## Exercise aim:
Your answer should be only the lines below from the one with "(3,3'-diaminobenzidine) immunohistochemical staining" to the one with "microscopy of colorectal", repeated exactly, ends included.

## Task inputs:
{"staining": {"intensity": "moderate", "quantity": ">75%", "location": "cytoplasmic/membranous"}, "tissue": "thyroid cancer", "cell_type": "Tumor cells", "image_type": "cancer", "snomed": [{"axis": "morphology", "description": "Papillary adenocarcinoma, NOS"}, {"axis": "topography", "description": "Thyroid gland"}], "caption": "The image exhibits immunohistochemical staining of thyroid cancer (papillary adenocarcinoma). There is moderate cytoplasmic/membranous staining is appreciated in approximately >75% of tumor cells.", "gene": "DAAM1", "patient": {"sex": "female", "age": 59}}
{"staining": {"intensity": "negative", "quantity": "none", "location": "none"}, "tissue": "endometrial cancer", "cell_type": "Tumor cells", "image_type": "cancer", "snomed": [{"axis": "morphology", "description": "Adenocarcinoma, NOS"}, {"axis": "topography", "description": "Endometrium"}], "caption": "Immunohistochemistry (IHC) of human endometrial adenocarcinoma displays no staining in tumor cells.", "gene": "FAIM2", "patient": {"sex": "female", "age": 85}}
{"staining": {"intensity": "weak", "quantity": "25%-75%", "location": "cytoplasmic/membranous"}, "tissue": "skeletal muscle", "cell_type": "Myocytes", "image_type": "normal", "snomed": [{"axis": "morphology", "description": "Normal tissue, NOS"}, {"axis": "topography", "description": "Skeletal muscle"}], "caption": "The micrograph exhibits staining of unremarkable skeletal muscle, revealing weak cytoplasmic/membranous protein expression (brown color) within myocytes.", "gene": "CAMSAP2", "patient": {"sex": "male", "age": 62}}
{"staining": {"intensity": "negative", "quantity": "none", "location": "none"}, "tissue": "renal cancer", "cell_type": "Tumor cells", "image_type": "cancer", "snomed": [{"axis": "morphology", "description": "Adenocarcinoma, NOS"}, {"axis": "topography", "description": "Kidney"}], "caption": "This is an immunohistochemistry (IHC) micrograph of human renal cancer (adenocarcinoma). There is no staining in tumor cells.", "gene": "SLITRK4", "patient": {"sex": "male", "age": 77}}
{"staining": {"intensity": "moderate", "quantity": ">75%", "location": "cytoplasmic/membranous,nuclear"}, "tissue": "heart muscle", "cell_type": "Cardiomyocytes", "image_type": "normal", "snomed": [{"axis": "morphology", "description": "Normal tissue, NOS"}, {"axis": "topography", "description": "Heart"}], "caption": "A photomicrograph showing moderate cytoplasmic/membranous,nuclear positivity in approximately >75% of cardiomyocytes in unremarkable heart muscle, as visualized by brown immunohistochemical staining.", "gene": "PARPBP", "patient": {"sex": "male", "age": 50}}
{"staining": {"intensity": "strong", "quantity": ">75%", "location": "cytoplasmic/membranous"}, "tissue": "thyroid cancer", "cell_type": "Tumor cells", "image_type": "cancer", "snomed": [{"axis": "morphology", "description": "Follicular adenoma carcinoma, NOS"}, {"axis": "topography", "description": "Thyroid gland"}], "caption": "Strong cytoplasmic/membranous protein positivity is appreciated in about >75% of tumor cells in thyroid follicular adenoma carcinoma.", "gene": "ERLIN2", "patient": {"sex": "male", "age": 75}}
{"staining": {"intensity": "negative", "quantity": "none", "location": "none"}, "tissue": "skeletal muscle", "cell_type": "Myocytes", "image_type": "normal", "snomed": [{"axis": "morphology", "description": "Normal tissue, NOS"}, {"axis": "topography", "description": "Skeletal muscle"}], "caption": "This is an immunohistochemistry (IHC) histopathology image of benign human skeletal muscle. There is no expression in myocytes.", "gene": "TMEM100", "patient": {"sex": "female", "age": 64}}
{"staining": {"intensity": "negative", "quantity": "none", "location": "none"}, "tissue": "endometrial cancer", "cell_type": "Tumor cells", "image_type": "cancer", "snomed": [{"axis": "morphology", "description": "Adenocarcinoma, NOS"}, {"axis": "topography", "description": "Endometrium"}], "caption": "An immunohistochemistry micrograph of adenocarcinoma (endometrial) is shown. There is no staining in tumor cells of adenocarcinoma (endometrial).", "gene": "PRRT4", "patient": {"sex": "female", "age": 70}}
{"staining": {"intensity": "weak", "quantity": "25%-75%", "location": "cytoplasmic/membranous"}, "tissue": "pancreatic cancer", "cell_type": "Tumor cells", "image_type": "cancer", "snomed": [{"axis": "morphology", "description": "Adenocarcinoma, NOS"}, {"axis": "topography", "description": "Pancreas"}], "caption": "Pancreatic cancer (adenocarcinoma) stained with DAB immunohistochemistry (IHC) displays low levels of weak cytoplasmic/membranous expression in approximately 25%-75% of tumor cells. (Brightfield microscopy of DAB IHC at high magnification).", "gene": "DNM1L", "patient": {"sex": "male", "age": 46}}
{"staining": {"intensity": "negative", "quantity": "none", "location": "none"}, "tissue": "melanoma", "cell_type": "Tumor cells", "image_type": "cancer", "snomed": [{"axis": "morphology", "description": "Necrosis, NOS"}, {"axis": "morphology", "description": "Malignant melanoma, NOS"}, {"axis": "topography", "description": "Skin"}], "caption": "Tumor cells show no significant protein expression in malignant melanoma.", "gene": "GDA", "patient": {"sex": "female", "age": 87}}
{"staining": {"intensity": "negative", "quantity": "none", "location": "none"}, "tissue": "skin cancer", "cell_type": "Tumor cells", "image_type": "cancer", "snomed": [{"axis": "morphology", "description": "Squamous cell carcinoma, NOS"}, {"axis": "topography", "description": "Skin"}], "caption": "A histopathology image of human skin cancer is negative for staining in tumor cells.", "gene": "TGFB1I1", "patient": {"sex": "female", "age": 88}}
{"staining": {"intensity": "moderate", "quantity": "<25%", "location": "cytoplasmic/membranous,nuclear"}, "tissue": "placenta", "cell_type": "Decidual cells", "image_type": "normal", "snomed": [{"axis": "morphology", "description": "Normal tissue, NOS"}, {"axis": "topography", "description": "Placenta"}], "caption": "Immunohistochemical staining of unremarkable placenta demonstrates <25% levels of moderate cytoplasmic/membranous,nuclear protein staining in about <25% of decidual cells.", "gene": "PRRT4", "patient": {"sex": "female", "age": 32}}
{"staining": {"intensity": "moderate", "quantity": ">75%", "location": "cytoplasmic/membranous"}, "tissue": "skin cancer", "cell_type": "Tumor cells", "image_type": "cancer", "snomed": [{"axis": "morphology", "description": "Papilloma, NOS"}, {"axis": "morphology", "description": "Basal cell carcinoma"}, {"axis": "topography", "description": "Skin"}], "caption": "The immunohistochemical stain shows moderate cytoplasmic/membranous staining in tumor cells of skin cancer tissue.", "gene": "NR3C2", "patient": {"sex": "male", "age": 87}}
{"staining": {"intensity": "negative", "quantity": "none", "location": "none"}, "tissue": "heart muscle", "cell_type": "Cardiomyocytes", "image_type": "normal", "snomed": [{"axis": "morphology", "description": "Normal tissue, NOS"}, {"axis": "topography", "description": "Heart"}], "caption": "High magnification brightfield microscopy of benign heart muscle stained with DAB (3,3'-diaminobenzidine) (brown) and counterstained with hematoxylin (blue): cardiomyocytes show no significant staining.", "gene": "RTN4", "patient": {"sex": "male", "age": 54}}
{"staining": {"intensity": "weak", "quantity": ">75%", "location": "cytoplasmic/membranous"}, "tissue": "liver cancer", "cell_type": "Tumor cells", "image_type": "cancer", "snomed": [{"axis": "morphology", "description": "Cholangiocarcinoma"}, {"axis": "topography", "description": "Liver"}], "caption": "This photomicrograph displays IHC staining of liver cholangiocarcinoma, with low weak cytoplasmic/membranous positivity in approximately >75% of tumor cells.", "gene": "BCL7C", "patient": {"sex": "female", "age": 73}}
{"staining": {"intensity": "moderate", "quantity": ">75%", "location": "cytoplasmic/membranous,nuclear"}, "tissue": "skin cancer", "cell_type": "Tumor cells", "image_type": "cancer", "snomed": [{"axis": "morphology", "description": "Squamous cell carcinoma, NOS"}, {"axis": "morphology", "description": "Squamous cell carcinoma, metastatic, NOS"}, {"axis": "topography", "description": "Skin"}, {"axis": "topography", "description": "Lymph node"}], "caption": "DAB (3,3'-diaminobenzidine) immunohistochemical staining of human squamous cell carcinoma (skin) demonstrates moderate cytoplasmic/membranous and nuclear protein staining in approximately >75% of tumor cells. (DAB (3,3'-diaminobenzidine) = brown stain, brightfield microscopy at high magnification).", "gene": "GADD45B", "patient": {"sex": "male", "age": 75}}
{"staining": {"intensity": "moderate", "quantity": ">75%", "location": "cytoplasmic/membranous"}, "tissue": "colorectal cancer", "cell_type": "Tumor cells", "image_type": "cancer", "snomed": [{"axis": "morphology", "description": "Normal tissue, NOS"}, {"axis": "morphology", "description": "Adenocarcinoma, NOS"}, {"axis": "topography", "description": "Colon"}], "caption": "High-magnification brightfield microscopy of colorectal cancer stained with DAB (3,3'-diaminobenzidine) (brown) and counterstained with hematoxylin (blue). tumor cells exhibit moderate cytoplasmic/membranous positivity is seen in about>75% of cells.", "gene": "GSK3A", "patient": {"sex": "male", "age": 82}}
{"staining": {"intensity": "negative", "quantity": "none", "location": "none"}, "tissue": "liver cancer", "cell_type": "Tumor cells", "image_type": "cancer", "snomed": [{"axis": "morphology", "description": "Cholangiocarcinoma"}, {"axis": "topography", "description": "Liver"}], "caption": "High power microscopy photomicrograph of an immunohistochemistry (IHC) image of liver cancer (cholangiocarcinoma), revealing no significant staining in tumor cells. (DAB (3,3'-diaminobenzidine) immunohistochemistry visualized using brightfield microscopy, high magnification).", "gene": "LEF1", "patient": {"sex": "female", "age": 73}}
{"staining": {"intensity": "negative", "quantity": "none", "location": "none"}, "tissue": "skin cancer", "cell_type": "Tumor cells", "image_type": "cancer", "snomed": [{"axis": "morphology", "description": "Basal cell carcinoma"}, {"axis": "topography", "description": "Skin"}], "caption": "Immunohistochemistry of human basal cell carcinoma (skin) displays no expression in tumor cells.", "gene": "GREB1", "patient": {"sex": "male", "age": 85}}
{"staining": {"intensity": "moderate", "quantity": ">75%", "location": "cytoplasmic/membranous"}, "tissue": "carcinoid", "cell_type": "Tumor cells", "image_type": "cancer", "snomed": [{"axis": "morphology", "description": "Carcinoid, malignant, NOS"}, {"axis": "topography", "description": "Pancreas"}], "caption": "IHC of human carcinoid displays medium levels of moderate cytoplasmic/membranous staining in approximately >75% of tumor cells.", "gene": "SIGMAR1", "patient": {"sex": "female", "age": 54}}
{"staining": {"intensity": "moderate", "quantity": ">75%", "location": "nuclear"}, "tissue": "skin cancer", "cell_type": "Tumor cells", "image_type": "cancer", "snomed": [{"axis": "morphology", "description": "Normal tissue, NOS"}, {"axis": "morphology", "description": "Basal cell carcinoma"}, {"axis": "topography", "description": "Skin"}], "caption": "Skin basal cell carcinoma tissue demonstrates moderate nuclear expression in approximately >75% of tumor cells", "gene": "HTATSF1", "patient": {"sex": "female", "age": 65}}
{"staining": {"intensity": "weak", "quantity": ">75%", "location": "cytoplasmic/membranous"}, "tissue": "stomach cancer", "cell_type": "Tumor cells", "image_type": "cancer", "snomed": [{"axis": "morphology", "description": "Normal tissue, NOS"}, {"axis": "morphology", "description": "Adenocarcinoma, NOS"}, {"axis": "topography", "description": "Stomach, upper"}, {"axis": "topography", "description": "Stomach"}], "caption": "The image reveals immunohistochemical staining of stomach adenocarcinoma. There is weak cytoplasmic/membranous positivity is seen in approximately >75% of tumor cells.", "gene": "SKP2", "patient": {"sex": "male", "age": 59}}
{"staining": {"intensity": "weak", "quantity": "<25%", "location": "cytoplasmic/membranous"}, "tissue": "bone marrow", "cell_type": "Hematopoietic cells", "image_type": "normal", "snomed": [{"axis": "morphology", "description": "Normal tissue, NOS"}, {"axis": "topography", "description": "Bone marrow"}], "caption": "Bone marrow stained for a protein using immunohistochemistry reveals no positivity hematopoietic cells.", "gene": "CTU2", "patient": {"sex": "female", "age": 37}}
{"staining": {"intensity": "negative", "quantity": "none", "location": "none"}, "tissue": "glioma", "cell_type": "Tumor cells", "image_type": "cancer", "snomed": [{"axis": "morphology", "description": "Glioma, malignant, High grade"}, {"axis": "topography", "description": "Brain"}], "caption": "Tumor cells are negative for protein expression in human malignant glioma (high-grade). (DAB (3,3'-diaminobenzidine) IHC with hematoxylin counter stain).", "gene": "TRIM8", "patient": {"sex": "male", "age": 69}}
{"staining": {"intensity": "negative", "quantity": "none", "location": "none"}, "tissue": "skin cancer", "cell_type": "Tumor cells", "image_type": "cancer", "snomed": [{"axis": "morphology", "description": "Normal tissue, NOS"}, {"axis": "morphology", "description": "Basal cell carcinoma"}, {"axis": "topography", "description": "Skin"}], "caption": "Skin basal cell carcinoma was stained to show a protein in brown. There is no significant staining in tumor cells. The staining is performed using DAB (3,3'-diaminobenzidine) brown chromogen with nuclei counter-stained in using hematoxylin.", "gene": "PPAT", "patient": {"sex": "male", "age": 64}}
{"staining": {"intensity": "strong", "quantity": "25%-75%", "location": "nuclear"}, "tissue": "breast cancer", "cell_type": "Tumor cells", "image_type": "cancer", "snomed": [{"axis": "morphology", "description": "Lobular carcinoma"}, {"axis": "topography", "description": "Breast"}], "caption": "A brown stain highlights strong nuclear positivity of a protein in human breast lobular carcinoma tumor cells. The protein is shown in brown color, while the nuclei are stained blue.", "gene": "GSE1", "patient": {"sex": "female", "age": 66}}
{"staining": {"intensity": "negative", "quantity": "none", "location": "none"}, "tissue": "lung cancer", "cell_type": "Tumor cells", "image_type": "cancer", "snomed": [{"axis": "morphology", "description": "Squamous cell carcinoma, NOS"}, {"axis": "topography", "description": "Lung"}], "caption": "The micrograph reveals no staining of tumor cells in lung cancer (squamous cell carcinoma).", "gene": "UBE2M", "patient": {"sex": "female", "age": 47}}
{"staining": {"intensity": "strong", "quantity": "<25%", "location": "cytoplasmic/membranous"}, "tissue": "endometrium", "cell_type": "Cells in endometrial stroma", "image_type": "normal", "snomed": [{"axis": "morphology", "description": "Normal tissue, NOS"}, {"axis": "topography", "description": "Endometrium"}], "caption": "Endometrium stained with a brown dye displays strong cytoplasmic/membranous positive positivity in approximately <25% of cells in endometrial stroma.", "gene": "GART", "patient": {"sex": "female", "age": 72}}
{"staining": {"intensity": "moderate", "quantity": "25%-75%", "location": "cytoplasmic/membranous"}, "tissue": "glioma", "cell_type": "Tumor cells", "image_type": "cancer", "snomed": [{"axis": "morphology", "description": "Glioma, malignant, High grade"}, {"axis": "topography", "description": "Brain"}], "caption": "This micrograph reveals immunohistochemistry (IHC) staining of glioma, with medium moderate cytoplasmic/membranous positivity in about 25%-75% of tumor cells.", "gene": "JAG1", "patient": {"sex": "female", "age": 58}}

## Expected output:
{"staining": {"intensity": "moderate", "quantity": ">75%", "location": "cytoplasmic/membranous,nuclear"}, "tissue": "skin cancer", "cell_type": "Tumor cells", "image_type": "cancer", "snomed": [{"axis": "morphology", "description": "Squamous cell carcinoma, NOS"}, {"axis": "morphology", "description": "Squamous cell carcinoma, metastatic, NOS"}, {"axis": "topography", "description": "Skin"}, {"axis": "topography", "description": "Lymph node"}], "caption": "DAB (3,3'-diaminobenzidine) immunohistochemical staining of human squamous cell carcinoma (skin) demonstrates moderate cytoplasmic/membranous and nuclear protein staining in approximately >75% of tumor cells. (DAB (3,3'-diaminobenzidine) = brown stain, brightfield microscopy at high magnification).", "gene": "GADD45B", "patient": {"sex": "male", "age": 75}}
{"staining": {"intensity": "moderate", "quantity": ">75%", "location": "cytoplasmic/membranous"}, "tissue": "colorectal cancer", "cell_type": "Tumor cells", "image_type": "cancer", "snomed": [{"axis": "morphology", "description": "Normal tissue, NOS"}, {"axis": "morphology", "description": "Adenocarcinoma, NOS"}, {"axis": "topography", "description": "Colon"}], "caption": "High-magnification brightfield microscopy of colorectal cancer stained with DAB (3,3'-diaminobenzidine) (brown) and counterstained with hematoxylin (blue). tumor cells exhibit moderate cytoplasmic/membranous positivity is seen in about>75% of cells.", "gene": "GSK3A", "patient": {"sex": "male", "age": 82}}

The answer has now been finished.